En l’espèce, le syndicat des copropriétaires ne produit pas les accusés de réception des mises en demeure et relances des 15 novembre 2021, 2 décembre 2021, 29 août 2022, 21 septembre 2022, 2 décembre 2022 et 19 décembre 2022 comme imposé par l’article 64 du décret du 17 mars 1967. La demande portant sur ces frais sera donc rejetée, soit la somme de 252 euros
La mise en demeure par avocat du 28 janvier 2022 n’est pas produite et les frais d’avocats sont indemnisés au titre de l’article 700 du code de procédure civile. La demande portant sur ces frais sera par conséquent rejeté, soit la somme de 216 euros (96 euros +126 euros)
Les frais de « transmission dossier assignation » ne constituent pas des frais nécessaires au sens de l’article 10-1 précité car il s’agit des diligences normales du syndic qui sont à la charge de tous les copropriétaires, sauf à être intégrés dans la demande au titre des frais irrépétibles par application de l’article 700 du code de procédure civile. La demande portant sur ces frais sera également rejetée, soit la somme de 420 euros.

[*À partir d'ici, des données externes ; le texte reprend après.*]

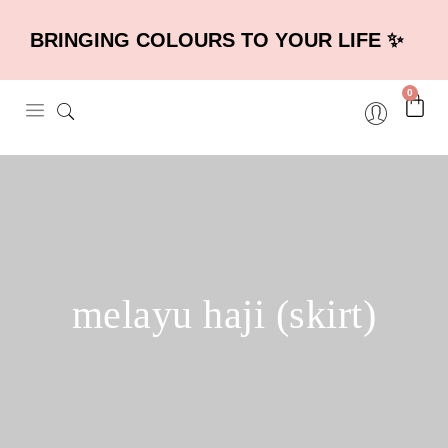
BRINGING COLOURS TO YOUR LIFE ✨
0
melayu haji (skirt)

Aucune facture ni procès-verbal d’échec ou de carence ne sont versés aux débats pour justifier d’une tentative de conciliation de sorte que la demande à ce titre sera aussi rejetée, soit la somme de 192 euros (120 euros +72 euros).

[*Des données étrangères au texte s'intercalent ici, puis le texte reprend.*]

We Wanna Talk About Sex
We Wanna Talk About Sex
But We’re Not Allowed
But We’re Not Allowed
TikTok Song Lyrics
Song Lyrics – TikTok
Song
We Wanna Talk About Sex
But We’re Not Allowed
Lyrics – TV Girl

Enfin, le copropriétaire ne saurait supporter les frais d’une requête en injonction de payer qui a été rejetée, soit la somme de 560 euros.
Au regard de ces éléments, il convient de débouter le syndicat des copropriétaires de sa demande au titre des frais de recouvrement.
Sur la demande de dommages et intérêts du copropriétaire
Aux termes de l’article 1240 du code civil, tout fait quelconque de l’homme, qui cause à autrui un dommage, oblige celui par la faute duquel il est arrivé à le réparer.
Il est constant qu’en application de ce texte, le demandeur qui souhaite engager la responsabilité délictuelle d’un défendeur doit rapporter la démonstration d’une faute, d’un préjudice réparable et d’un lien de causalité entre les deux.
En l’espèce, la SCI DE BOISGEOFFROY ne caractérise aucune faute à l’encontre du syndicat des copropriétaires. Il suffit de rappeler que si elle avait procédé en temps et en heure au règlement de ses charges de copropriété, elle n’aurait pas été assignée devant le tribunal.
Sa demande de dommages et intérêts sera par conséquent rejetée.
Sur les autres demandes
La SCI DE BOISGEOFFROY, partie perdante, sera condamnée aux dépens, conformément aux dispositions de l’article 696 du code de procédure civile.
L’équité commande de la condamner à payer au syndicat des copropriétaires la somme de 800 euros au titre de l’article 700 du code de procédure civile.
La présente décision est exécutoire à titre provisoire, conformément à l’article 514 du code de procédure civile.
PAR CES MOTIFS
Le tribunal judiciaire, statuant publiquement, après débats en audience publique par jugement mis à disposition au greffe, contradictoire et en dernier ressort,
CONDAMNE la SCI DE BOISGEOFFROY à payer au syndicat de l’immeuble situé [Adresse 2] à Paris (75009), représenté par son syndic la société Gérard [F] les sommes suivantes :
— 328,14 euros à titre d’arriéré de charges de copropriété selon décompte arrêté au 28 février 2025 (appel du 1er trimestre 2025 inclus) avec intérêts au taux légal à compter du 12 mars 2025,
— 80 euros à titre de dommages et intérêts,
— 800 euros au titre de l’article 700 du code de procédure civile,
DÉBOUTE le syndicat des copropriétaires du surplus de ses demandes,
DÉBOUTE la SCI DE BOISGEOFFROY de sa demande de dommages et intérêts
CONDAMNE la SCI DE BOISGEOFFROY aux dépens,
RAPPELLE que le présent jugement est exécutoire de plein droit à titre provisoire.
Ainsi jugé et prononcé par mise à disposition les jour, mois et an susdits par le Président et la Greffière susnommés.